Sectors under which the PLI scheme has been announced currently constitute 40% of the total imports and have the potential to generate employment for 30 lakh skilled and unskilled labour in India, says Rohit Ahuja, head of research and outreach at ICRA. "However, potential challenges are expected from execution delays, increasing funding costs, availability of requisite infrastructure and delays in approvals,” he says.
The PLI scheme, launched with the aim of incentivising manufacturing and reducing import dependency, is estimated to attract a capex of approximately ₹4 lakh crore for the next five years. Incentives are based on incremental production and revenue, spread over five years on an average across sectors. Some schemes are also linked to capital investments.
Commenting on specific allocations, ICRA notes that the PLI for semiconductor manufacturing is at ₹76,000 crore, as shortage of semiconductor chips is leading to major production delays in autos and electronics globally. These are critical components used in automobiles and electronic items such as mobile phones, smartphones, televisions, washing machines, refrigerators, etc.

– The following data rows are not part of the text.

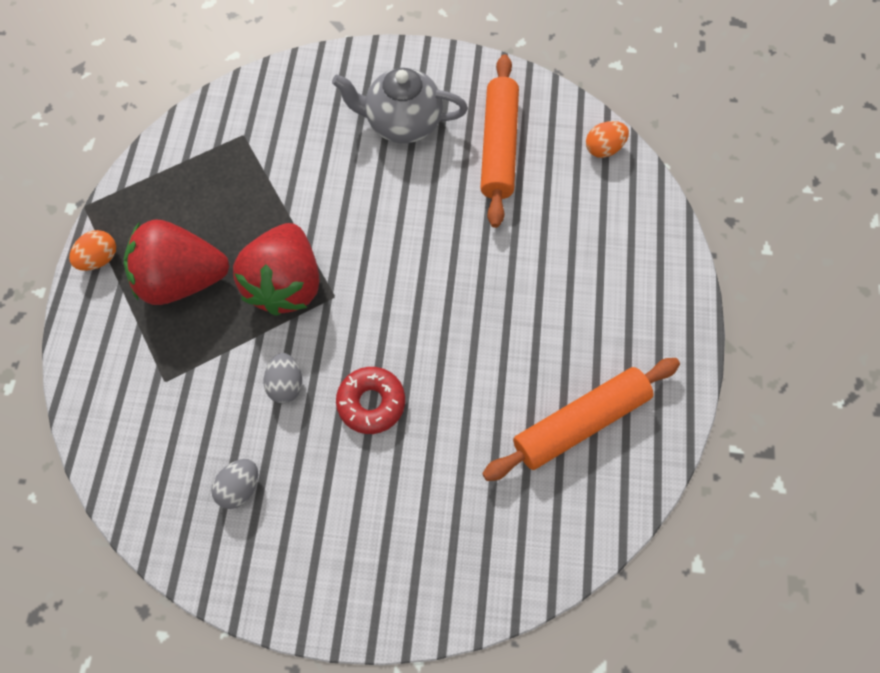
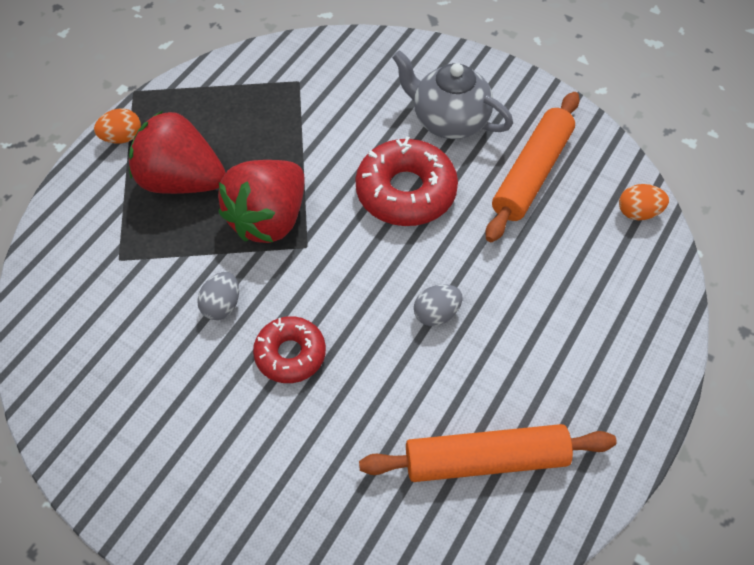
camera: 25 degrees right, 10 degrees down
grey egg [211,459,258,509] -> grey egg moved to [414,284,462,326]
none -> red donut [355,137,458,226]

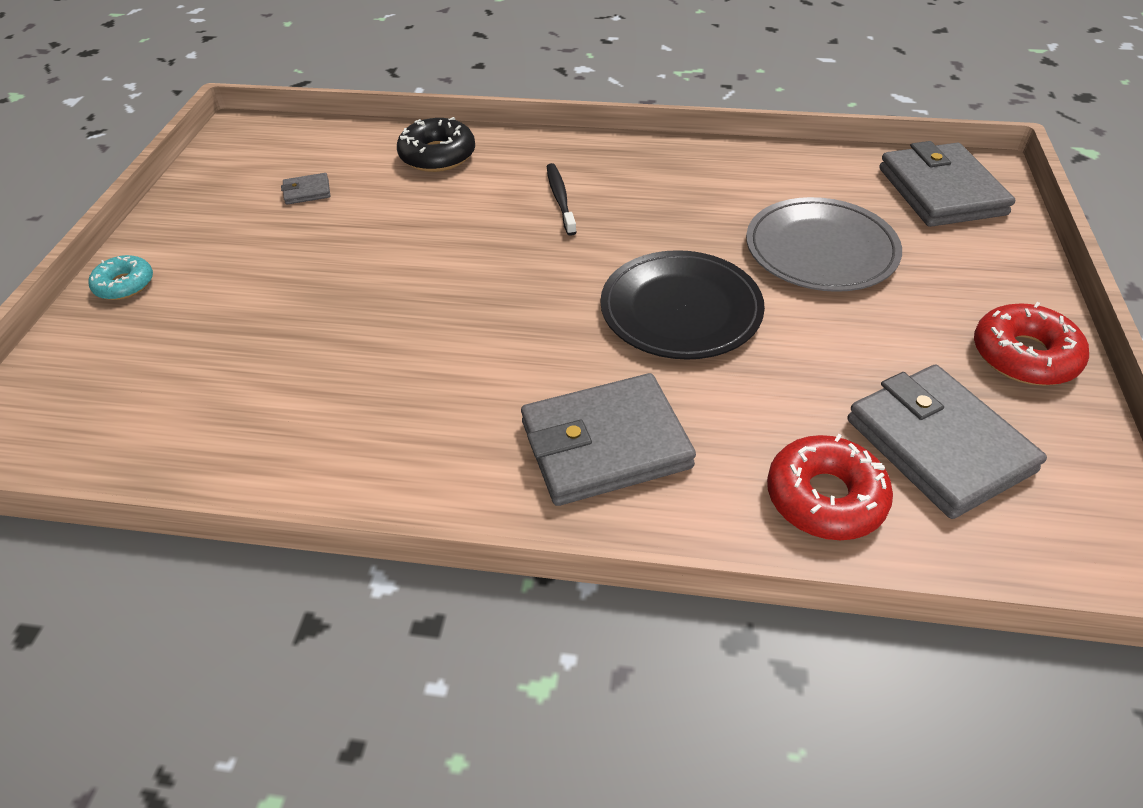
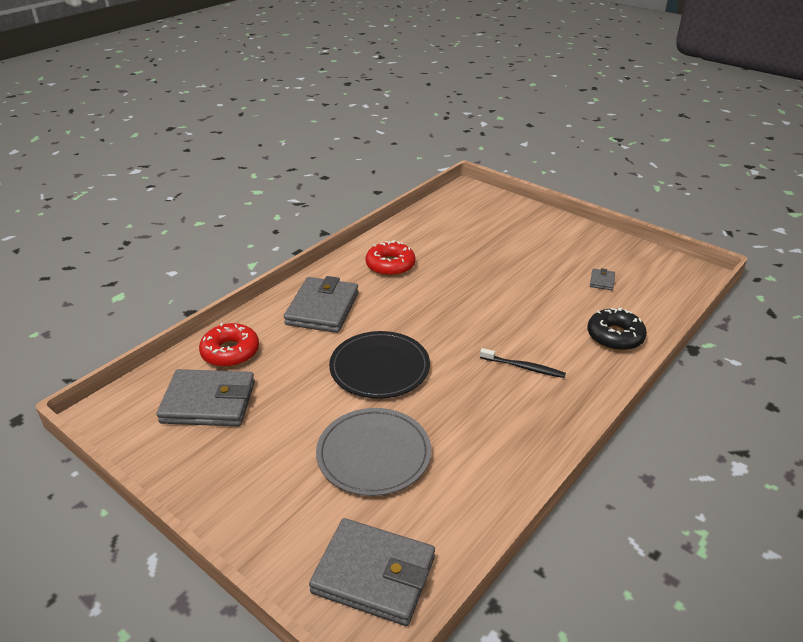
camera: 120 degrees right, 10 degrees down
turquoise donut [88,255,153,300] -> none
red donut [974,302,1089,385] -> red donut moved to [366,240,415,276]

For automobiles, the Cabinet has approved ₹25,900 crore out of the earmarked ₹57,000 crore and bids for the same have been closed. Additionally, the PLI for advanced chemistry cell (ACC) battery is estimated at ₹18,100 crore, with incremental production estimated at 50 GW.
The PLI allocation of solar PV modules has been increased to ₹24,000 crore from the earlier ₹4,500 crore, and considering India’s ambitious plans to expand solar generation, this scheme may continue to attract additional allocation every year. For pharma, an outlay of ₹24,900 crore has been further bifurcated into ₹6,900 crore towards key starting materials/ drug intermediates (KSMs/DIs) and active pharmaceutical ingredients (APIs), ₹15,000 crore for pharma sector, and the balance ₹3,000 crore towards bulk drug parks.
Apart from this, ₹12,200 crore has been allocated to telecom, food processing has been given an outlay of ₹10,900 crore, textile exports of ₹10,700 crore, specialty steel ₹63,00 crore, and drone segment ₹120 crore.
“Globally, India’s manufacturing output as a percentage of GDP is comparable with developed economies like the United States, the European Union and developing economies like Russia and Brazil, however, it is way behind China. Massive opportunities are emerging for India, as the world looks to diversify away from China and the PLI scheme is a step in the right direction,” says Ahuja.